Figure 3. Contributions to MoM changes of HICP excluding food and energy items
Note: the Figure shows the decomposition of the MoM percent changes of HICP prices excluding food and energy items. The contributions are estimated using our CI model, a 2-stage OLS-LASSO regression model.
Figure 4. Estimated “Common” component: YoY, 3m/3m a.r. and 6m/6m a.r.
Note: the Figure shows the 3m/3m at annual rate (green line), the 6m/6m at annual rate (red line), and the YoY (blue line) of the “common component” estimated using our CI model.
Implications for the medium-term forecast of core HICP
Medium-term model-based forecast is unrevised. The models forecasts are essentially unrevised compared to the preview, as the incoming data did not alter the quarterly nowcast. Using the unemployment rate as measure of “slack”, the forecast is at 2.8% (average YoY) in 2024, 2.5% in 2025, 2.3% in 2026, and 2.1% in 2027. Using the output gap, the forecast is: 2.8% in 2024, 2.5% in 2025, 2.3% in 2026, and 2.2% in 2027. The average of these forecasts is a bit above the latest ECB/NCBs staff forecast.

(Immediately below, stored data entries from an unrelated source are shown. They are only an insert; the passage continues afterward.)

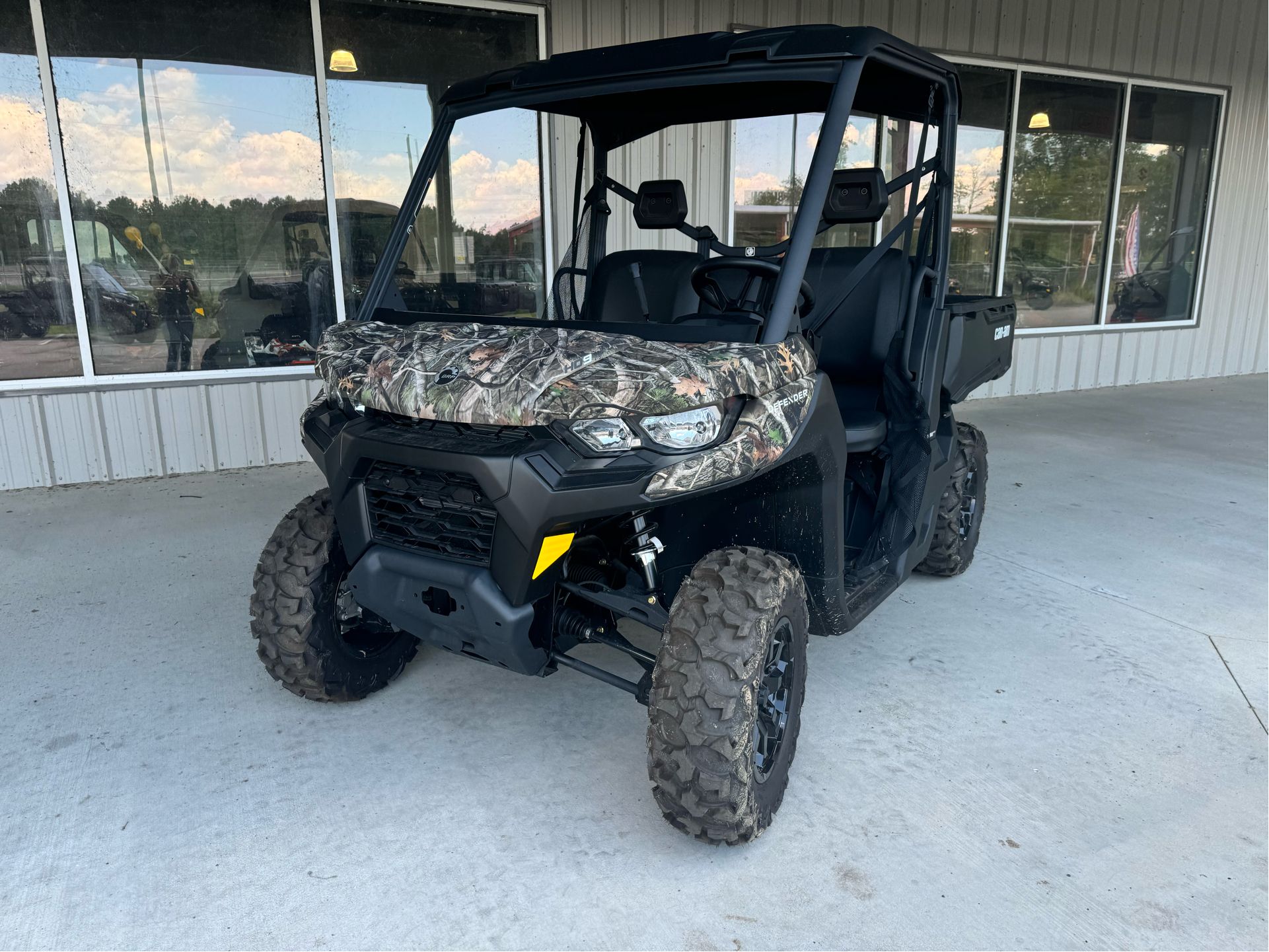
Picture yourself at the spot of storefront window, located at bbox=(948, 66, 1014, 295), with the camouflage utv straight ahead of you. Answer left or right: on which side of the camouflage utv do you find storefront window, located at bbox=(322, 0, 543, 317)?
right

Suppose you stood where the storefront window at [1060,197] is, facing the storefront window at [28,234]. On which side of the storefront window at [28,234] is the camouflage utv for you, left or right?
left

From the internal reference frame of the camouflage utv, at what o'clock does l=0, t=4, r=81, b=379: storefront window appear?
The storefront window is roughly at 3 o'clock from the camouflage utv.

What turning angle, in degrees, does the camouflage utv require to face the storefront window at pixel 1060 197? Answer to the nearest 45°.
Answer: approximately 180°

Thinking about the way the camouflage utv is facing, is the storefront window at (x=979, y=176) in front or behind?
behind

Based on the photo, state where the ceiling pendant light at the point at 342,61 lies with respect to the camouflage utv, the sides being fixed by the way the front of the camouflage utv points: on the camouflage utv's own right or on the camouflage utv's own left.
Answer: on the camouflage utv's own right

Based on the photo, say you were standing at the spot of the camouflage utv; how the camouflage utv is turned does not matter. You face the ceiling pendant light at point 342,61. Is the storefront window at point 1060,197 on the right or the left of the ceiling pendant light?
right

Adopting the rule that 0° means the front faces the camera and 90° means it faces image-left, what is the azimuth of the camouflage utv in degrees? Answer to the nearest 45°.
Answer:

Figure 5. Model-based medium-term forecast of core HICP (YoY)
Using Urate as a measure of “slack”
Using outputp gap as a measure of “slack”
Note: the confidence intervals (C.I.) are calculated using the estimated parameters distributions.

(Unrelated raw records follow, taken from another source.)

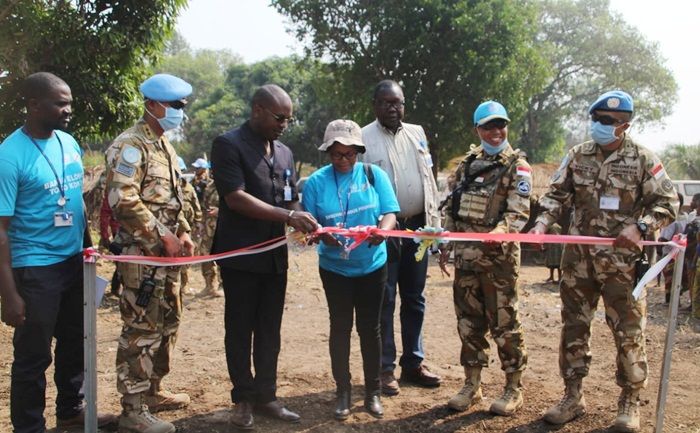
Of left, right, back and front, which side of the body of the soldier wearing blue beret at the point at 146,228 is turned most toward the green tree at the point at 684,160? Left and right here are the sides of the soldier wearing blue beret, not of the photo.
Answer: left

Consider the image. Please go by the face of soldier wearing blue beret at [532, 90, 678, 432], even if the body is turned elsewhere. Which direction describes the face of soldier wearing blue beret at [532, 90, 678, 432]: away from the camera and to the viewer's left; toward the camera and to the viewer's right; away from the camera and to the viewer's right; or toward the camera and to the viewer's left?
toward the camera and to the viewer's left

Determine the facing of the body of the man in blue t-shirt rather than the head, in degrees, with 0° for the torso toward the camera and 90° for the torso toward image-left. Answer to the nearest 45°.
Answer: approximately 315°

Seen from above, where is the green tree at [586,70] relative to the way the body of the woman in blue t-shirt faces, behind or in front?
behind

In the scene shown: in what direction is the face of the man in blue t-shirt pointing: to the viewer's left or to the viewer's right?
to the viewer's right

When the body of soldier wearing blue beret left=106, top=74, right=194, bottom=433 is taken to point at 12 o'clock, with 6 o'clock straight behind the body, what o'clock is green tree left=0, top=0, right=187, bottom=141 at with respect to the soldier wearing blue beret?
The green tree is roughly at 7 o'clock from the soldier wearing blue beret.

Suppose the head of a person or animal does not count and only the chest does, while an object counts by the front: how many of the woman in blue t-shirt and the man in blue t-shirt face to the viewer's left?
0

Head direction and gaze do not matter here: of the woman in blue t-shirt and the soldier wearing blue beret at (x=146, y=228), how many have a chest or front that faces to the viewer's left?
0

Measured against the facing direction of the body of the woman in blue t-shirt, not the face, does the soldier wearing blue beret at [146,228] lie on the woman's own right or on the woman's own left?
on the woman's own right

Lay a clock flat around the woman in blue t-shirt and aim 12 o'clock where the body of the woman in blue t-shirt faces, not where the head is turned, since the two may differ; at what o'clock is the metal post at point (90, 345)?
The metal post is roughly at 2 o'clock from the woman in blue t-shirt.

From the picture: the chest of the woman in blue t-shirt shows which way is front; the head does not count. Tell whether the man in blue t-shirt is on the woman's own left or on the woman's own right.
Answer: on the woman's own right
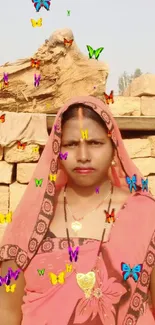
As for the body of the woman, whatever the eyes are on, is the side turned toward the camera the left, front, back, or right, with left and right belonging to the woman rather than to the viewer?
front
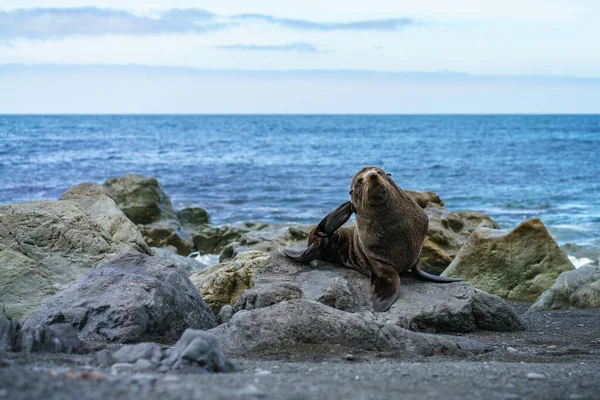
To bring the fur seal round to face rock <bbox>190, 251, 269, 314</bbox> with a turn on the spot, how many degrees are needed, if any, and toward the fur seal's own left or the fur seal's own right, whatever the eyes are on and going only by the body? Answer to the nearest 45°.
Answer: approximately 135° to the fur seal's own right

A comparison with the ECB/NCBs staff forecast
Our forecast is persistent, not evolved much in 2024. Some upside risks for 2025. Table 1 shows a comparison between our latest (model-based) forecast and the ECB/NCBs staff forecast. Given that we are at the end of the year, we started to report the 2024 carryover for 2025. For the record, the 2024 carryover for 2025 is similar (just a bit lower) compared to the 2023 carryover for 2024 for core HICP, while it is significantly higher for headline HICP (see here our November 2023 note for a comparison).
Our forecast did not evolve much in 2024. Back in November 2023 (see here), our models forecasted 2.8% for core HICP in 2024, a projection which turned out to be perfect. The forecast did not evolve much during the year, despite some surprises in the MoM readings. For instance, in February the models projected 2.7% for core HICP in 2024 (see here), and went back to 2.8% in June (see here). Overall, we take this as a victory lap, as the ECB/NCB forecast progressively closed the gap with our forecast over the course of the year.

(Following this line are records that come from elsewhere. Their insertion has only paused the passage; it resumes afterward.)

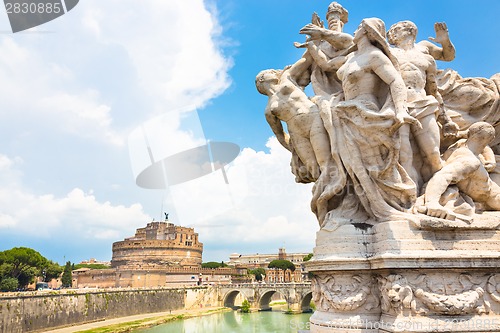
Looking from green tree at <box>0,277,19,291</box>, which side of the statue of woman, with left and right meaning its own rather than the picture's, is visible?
right

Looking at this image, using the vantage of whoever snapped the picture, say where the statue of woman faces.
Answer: facing the viewer and to the left of the viewer

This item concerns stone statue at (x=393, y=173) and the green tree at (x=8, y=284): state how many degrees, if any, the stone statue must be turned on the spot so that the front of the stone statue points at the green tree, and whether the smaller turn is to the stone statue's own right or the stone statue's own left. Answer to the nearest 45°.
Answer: approximately 90° to the stone statue's own right

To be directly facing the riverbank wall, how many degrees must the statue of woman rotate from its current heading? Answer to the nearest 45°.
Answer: approximately 90° to its right

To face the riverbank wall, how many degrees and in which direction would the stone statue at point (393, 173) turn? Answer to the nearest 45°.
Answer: approximately 90° to its right

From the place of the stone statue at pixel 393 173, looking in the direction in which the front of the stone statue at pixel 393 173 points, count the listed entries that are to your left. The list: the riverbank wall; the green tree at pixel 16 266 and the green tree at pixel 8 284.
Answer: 0

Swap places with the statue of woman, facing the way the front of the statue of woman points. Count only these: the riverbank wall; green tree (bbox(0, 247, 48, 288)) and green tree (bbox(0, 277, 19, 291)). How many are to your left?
0

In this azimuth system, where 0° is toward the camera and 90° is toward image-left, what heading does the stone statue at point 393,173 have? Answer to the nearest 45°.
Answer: approximately 45°

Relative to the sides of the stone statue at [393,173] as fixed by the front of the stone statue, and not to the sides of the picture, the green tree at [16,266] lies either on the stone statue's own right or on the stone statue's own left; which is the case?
on the stone statue's own right
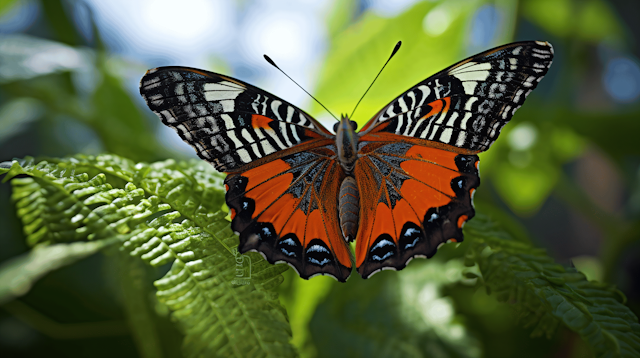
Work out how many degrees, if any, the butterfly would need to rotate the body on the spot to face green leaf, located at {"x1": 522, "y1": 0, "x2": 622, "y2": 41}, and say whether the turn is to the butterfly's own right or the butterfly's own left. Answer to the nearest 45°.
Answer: approximately 45° to the butterfly's own right

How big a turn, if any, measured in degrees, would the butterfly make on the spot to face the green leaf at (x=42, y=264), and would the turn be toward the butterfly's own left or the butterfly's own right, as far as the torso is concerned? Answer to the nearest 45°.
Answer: approximately 90° to the butterfly's own left

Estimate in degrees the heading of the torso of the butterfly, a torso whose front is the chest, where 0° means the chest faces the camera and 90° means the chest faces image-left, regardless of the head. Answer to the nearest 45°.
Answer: approximately 180°

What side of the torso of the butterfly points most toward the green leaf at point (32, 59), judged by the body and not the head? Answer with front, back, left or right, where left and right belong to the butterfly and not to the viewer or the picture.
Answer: left
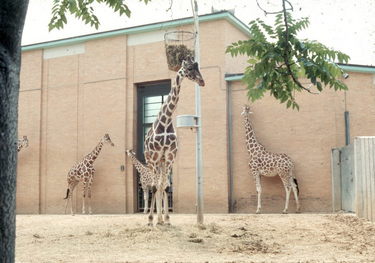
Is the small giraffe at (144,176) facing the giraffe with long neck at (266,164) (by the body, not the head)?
no

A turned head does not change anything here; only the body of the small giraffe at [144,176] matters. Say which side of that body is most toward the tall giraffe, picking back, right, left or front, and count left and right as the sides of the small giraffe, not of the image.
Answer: left

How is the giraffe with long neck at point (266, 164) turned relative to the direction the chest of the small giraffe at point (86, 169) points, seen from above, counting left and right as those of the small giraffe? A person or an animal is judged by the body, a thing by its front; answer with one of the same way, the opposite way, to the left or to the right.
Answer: the opposite way

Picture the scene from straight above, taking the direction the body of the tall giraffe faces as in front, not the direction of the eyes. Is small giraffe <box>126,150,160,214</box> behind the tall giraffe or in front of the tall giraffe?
behind

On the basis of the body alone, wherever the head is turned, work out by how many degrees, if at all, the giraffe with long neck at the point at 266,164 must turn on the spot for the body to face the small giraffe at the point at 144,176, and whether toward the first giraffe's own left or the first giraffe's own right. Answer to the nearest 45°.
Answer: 0° — it already faces it

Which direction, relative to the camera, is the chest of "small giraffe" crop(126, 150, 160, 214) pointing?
to the viewer's left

Is the 2025 forecast too high? We often get the question: is the 2025 forecast “too high”? First, we run models and the models estimate a slightly higher persistency than the ECB/NCBs forecast. But the difference is not large. To put some numbers, the average MoM in 2025 consistent with our forecast for core HICP is 20bps, while the one consistent with the ECN/NCBs staff forecast is 17-18bps. In other words, for core HICP the models forecast is well within the range of possible outcomes. As for headline, starting with a 1.3% of carryover, the 2.1% in 2025 of the ECB/NCBs staff implies pretty low readings (16bps on average), not impossible but probably at the low range of the possible outcomes (with the 2.4% of our models being at the upper range of the possible outcomes).
(For a technical note on the concepts of “acquired inflation” and “carryover effect” see here and here).
Table 1. Comparison of forecasts
Note: the “UnderlyingInflation” forecast refers to the average of the two models shown in Figure 5.